TO DO: Reproduce the records without their pictures, keeping every word as it is.

SOURCE MATERIAL:
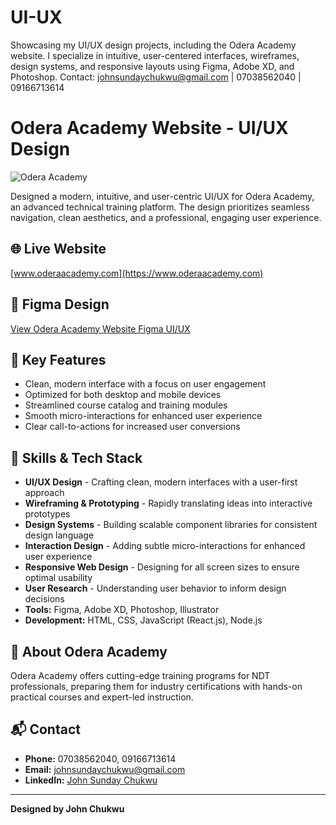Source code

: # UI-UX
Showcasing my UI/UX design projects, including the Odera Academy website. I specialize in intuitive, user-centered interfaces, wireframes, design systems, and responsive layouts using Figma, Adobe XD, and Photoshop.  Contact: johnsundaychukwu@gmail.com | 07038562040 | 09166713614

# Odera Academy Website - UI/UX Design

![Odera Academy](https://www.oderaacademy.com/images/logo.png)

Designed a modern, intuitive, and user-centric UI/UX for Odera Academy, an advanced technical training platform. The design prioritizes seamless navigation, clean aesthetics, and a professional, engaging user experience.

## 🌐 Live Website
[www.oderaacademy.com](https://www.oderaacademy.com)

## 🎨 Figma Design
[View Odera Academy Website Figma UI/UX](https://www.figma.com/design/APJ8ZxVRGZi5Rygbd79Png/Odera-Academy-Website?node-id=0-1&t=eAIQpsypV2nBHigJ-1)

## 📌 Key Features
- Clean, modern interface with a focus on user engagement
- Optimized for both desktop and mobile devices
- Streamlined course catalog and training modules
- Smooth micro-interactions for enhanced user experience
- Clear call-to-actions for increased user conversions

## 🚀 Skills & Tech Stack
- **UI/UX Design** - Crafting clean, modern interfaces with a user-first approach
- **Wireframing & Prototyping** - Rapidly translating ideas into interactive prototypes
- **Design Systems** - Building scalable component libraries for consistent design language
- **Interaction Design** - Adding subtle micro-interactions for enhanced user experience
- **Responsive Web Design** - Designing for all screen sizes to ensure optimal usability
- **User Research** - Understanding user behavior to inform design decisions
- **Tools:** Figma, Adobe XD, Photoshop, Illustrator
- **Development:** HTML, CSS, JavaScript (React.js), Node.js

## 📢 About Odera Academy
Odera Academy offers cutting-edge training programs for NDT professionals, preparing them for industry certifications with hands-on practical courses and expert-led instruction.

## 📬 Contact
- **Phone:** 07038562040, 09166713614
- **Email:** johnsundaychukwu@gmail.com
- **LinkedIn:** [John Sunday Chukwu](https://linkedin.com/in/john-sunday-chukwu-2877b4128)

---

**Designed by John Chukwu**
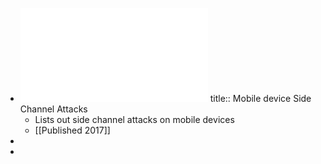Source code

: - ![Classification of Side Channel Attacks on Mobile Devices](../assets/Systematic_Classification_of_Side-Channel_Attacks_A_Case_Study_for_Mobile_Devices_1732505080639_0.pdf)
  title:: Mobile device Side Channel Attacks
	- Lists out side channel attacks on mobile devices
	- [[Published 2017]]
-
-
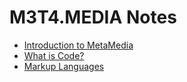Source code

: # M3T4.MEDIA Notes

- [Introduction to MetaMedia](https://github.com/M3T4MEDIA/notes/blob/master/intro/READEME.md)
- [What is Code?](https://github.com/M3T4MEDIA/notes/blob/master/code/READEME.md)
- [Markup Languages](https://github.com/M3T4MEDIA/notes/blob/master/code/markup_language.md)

EXERCISE OUTPUT:
Source code

: # UI-UX
Showcasing my UI/UX design projects, including the Odera Academy website. I specialize in intuitive, user-centered interfaces, wireframes, design systems, and responsive layouts using Figma, Adobe XD, and Photoshop.  Contact: johnsundaychukwu@gmail.com | 07038562040 | 09166713614

# Odera Academy Website - UI/UX Design

![Odera Academy](https://www.oderaacademy.com/images/logo.png)

Designed a modern, intuitive, and user-centric UI/UX for Odera Academy, an advanced technical training platform. The design prioritizes seamless navigation, clean aesthetics, and a professional, engaging user experience.

## 🌐 Live Website
[www.oderaacademy.com](https://www.oderaacademy.com)

## 🎨 Figma Design
[View Odera Academy Website Figma UI/UX](https://www.figma.com/design/APJ8ZxVRGZi5Rygbd79Png/Odera-Academy-Website?node-id=0-1&t=eAIQpsypV2nBHigJ-1)

## 📌 Key Features
- Clean, modern interface with a focus on user engagement
- Optimized for both desktop and mobile devices
- Streamlined course catalog and training modules
- Smooth micro-interactions for enhanced user experience
- Clear call-to-actions for increased user conversions

## 🚀 Skills & Tech Stack
- **UI/UX Design** - Crafting clean, modern interfaces with a user-first approach
- **Wireframing & Prototyping** - Rapidly translating ideas into interactive prototypes
- **Design Systems** - Building scalable component libraries for consistent design language
- **Interaction Design** - Adding subtle micro-interactions for enhanced user experience
- **Responsive Web Design** - Designing for all screen sizes to ensure optimal usability
- **User Research** - Understanding user behavior to inform design decisions
- **Tools:** Figma, Adobe XD, Photoshop, Illustrator
- **Development:** HTML, CSS, JavaScript (React.js), Node.js

## 📢 About Odera Academy
Odera Academy offers cutting-edge training programs for NDT professionals, preparing them for industry certifications with hands-on practical courses and expert-led instruction.

## 📬 Contact
- **Phone:** 07038562040, 09166713614
- **Email:** johnsundaychukwu@gmail.com
- **LinkedIn:** [John Sunday Chukwu](https://linkedin.com/in/john-sunday-chukwu-2877b4128)

---

**Designed by John Chukwu**
Source code

: - ![Classification of Side Channel Attacks on Mobile Devices](../assets/Systematic_Classification_of_Side-Channel_Attacks_A_Case_Study_for_Mobile_Devices_1732505080639_0.pdf)
  title:: Mobile device Side Channel Attacks
	- Lists out side channel attacks on mobile devices
	- [[Published 2017]]
-
-
Source code

: # M3T4.MEDIA Notes

- [Introduction to MetaMedia](https://github.com/M3T4MEDIA/notes/blob/master/intro/READEME.md)
- [What is Code?](https://github.com/M3T4MEDIA/notes/blob/master/code/READEME.md)
- [Markup Languages](https://github.com/M3T4MEDIA/notes/blob/master/code/markup_language.md)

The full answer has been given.